Supplied text »

--

The PBS Newshour has a piece which clearly demonstrates the uninformed ignorance of some notable politicians.
SEN. PATRICK LEAHY: Only through the press, we begin to learn the truth. The secret collection of phone call records tens of millions of Americans. Now, are you telling me that tens of millions of Americans are involved with al-Qaida? If that's the case, we've really failed in any kind of a war on terror.
SEN. ARLEN SPECTER, R-Pa., Judiciary Committee Chairman: We're going to call on those telephone companies to provide information to try to figure out exactly what is going on.
One has to ask, did either of the above two excuses for individuals concerned with national security consult with any of their colleagues on the Intelligence Committee? Obviously they haven't. Perhaps they would have been told they shouldn't even be discussing the matter as it is classified. It's unclear if either of the two even have the proper clearance since they aren't on the Intelligence Committee themselves.
SEN. KIT BOND, R-Mo.: Yes. I'm a member of the subcommittee of the Intelligence Committee that's been thoroughly briefed on this program and other programs.
And the first point I would make is every time we have a leak of classified information like this, it makes us significantly less safe. Regrettably, since December, when word started coming out about the president's program, and terrorists have learned about what is going on, and it makes us less safe. The more we talk about it, the less safe we are.
And then there is this abject stupidity:
SEN. DIANNE FEINSTEIN, D-Calif.: I happen to believe we're on our way to a major constitutional confrontation on Fourth Amendment guarantees of unreasonable search and seizure. And I think this is also going to be present a growing impediment to the confirmation of General Hayden, and I think that is very regretted.
Were Feinstein truly qualified for a seat in the US Senate, one would think she'd take time to read the newspaper stories and perhaps even consult even a half-wit Constituional lawyer before tossing out such a ridiculous claim.
The fact is the Supreme Court ruled in 1979 that telephone callers have no expectation of privacy as regards their telephone numbers, or over what telephone numbers they call.
A government official, while not confirming the existence of the NSA program, pointed to a 1979 Supreme Court case, Smith v. Maryland. The official said justices ruled that the acquisition of basic phone records — calling numbers, called numbers and duration of calls — is not a "search" under the Fourth Amendment and that individuals do not have a reasonable expectation of privacy in such call record data.
But Kate Martin, director of the Center for National Security Studies, said after that case Congress required courts to approve the use of electronic devices that capture basic information about calls in real time, or to get a court order or a subpoena for phone records stored by phone companies.
That above is not entirely clear. Kate Martin continues her argument here.
Could the FBI simply have obtained the same information using a National Security Letter (NSL) administrative subpoena and then shared the information with the NSA?
The short answer is no.

--

Parts of the exercise »
#1 In the phone-records post, transcribe the part that opens with the words containing "The fact is" and closes with "by phone companies.".
#2 Name every senator the phone-records post quotes.
Rely on the phone-records post alone and bring in nothing from elsewhere.

Raw data »

--

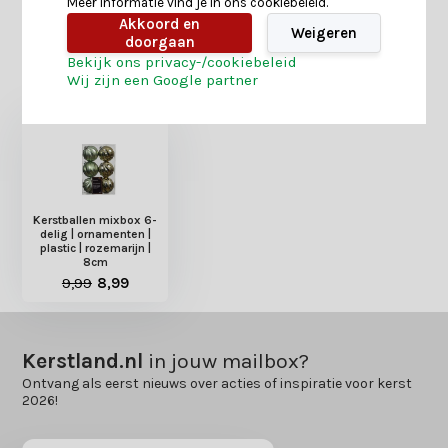
Meer informatie vind je in ons cookiebeleid.
Akkoord en
Weigeren
doorgaan
Bekijk ons privacy-/cookiebeleid
Heb je nog interesse in deze recent bekeken
Wij zijn een Google partner
producten?
Kerstballen mixbox 6-
delig | ornamenten |
plastic | rozemarijn |
8cm
9,99
8,99
Kerstland.nl
in jouw mailbox?
Ontvang als eerst nieuws over acties of inspiratie voor kerst
2026!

--

Solutions for each task »
#1
The fact is the Supreme Court ruled in 1979 that telephone callers have no expectation of privacy as regards their telephone numbers, or over what telephone numbers they call.
A government official, while not confirming the existence of the NSA program, pointed to a 1979 Supreme Court case, Smith v. Maryland. The official said justices ruled that the acquisition of basic phone records — calling numbers, called numbers and duration of calls — is not a "search" under the Fourth Amendment and that individuals do not have a reasonable expectation of privacy in such call record data.
But Kate Martin, director of the Center for National Security Studies, said after that case Congress required courts to approve the use of electronic devices that capture basic information about calls in real time, or to get a court order or a subpoena for phone records stored by phone companies.

#2 Patrick Leahy, Arlen Specter, Kit Bond, Dianne Feinstein